2. Practice good “sleep hygiene.” SleepFoundation.org offers some great tips on improving the quality of your sleep. Here is a summary of good sleep hygiene practices:
- Limit daytime naps to 30 mins.
- Avoid stimulants (caffeine/nicotine) close to bedtime (or even after 3-4pm). Avoid alcohol – while it does make you drowsy and may help you fall asleep, it negatively affects the quality of your sleep.
- Exercise regularly (even 10 minutes of aerobic exercise and improve sleep quality).
- Maintain a cool sleeping environment.
- Limit your bed and bedroom for sleep and sex only
- If you aren’t sleepy, don’t stay in bed and toss and turn, leave the bed and bedroom, go sit on the couch, and read a book or magazine. When you feel sleepy, return to your bed/bedroom.
- Limit use of your phone/electronics before bed, if possible try to keep them in another room.
- Stick to a sleep schedule, even on weekends. Go to bed and wake up at the same time.
3. Find the perfect sleeping position. If you are experiencing pain, it can be very difficult to find a comfortable sleeping position.
Your physical therapist can discuss sleeping positions for your specific condition/situation, but this infographic from the Wall Street Journal has some very good starting suggestions.
Some general tips:
Shoulder pain – sleep with the painful side up and well supported on a thick pillow. Use a thick pillow under your head/neck to keep your cervical spine neutral.
Jaw Pain or Headaches – sleep on your back with a thick pillow under your head and not your neck. Avoid sleeping on your stomach.
Hip Pain – sleep on your side with the painful side up and a thick pillow between your lower thighs and knees.

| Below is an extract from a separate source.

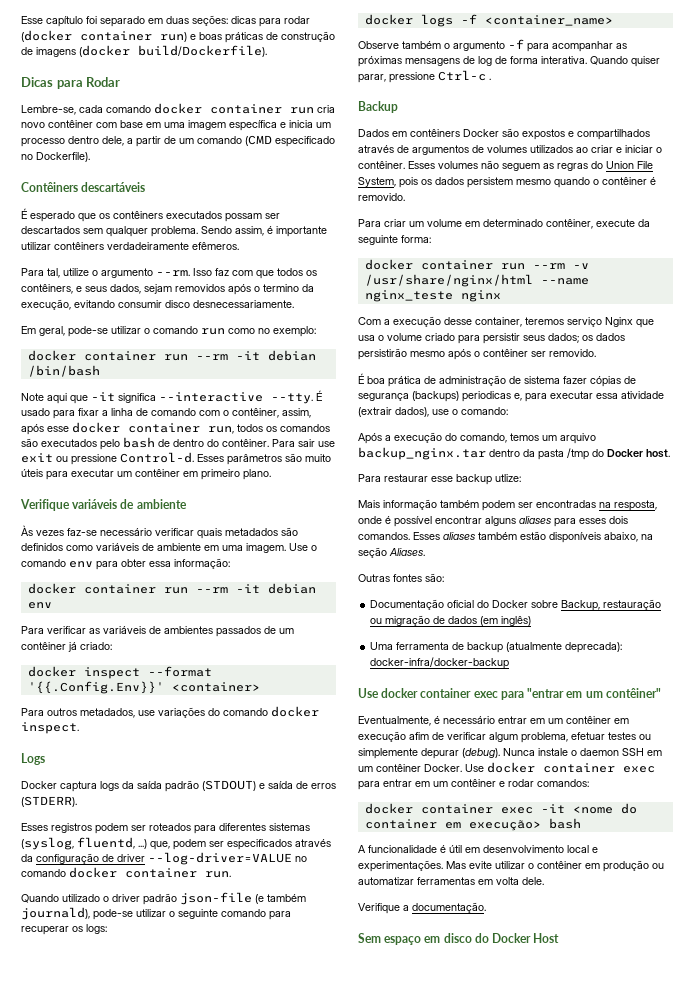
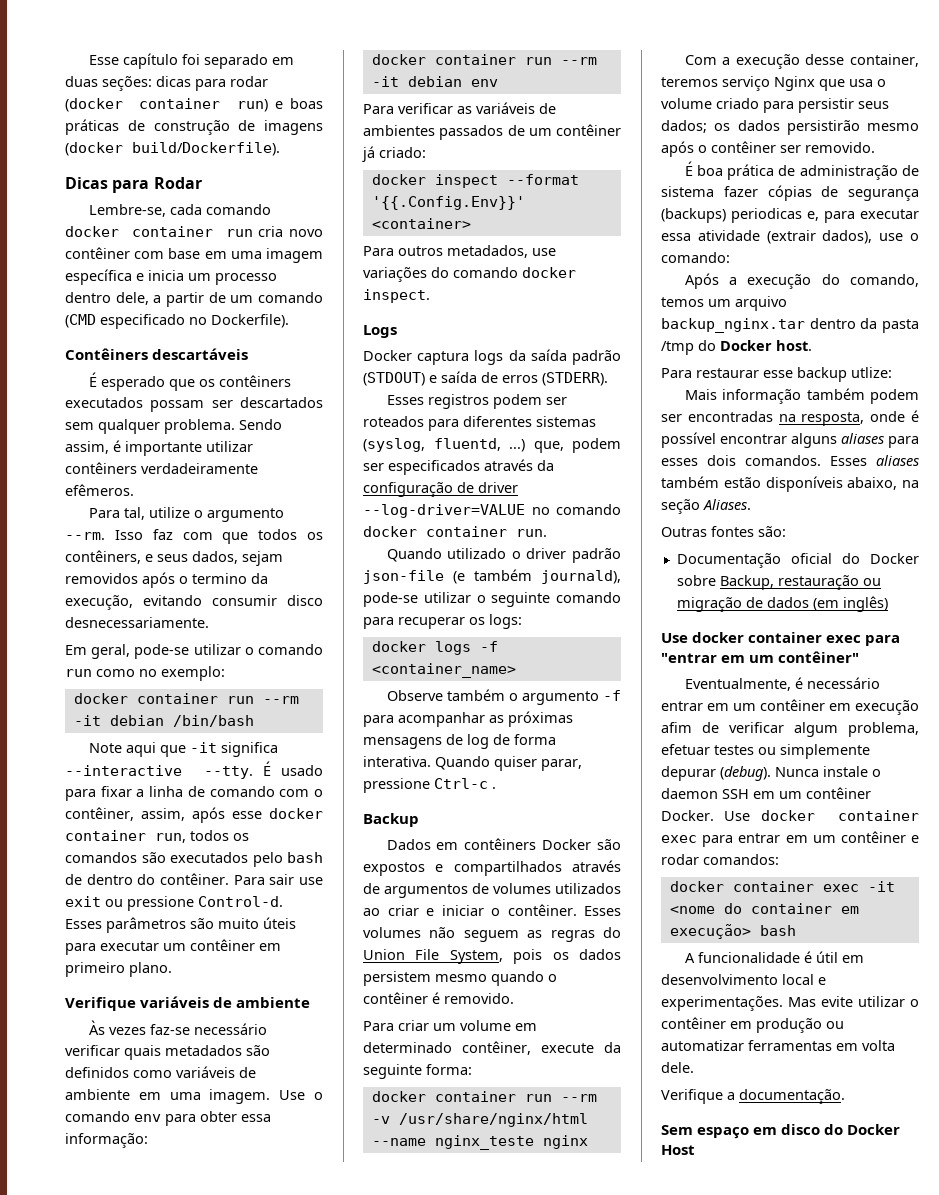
[370,642,623,653] [370,657,510,669] // Uma ferramenta de backup (atualmente deprecada): docker-infra/docker-backup -> (888, 604) none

Low Back Pain – sleep on your back with a pillow under your knees or on your side with a pillow between your knees with the top knee bent and the bottom leg straight. Avoid sleeping on your stomach.
Finally, try to avoid negative self-talk that your sleep will “never” improve! Like all things that are worth the effort, it can take time to improve your sleep quality and number of hours you sleep each night. If you feel frustrated, speak with your physical therapist about additional ideas to manage your pain and improve your sleep. Your physical therapist may even want you to fill out a sleep quality assessment form to better assess your sleep quality and track your progress.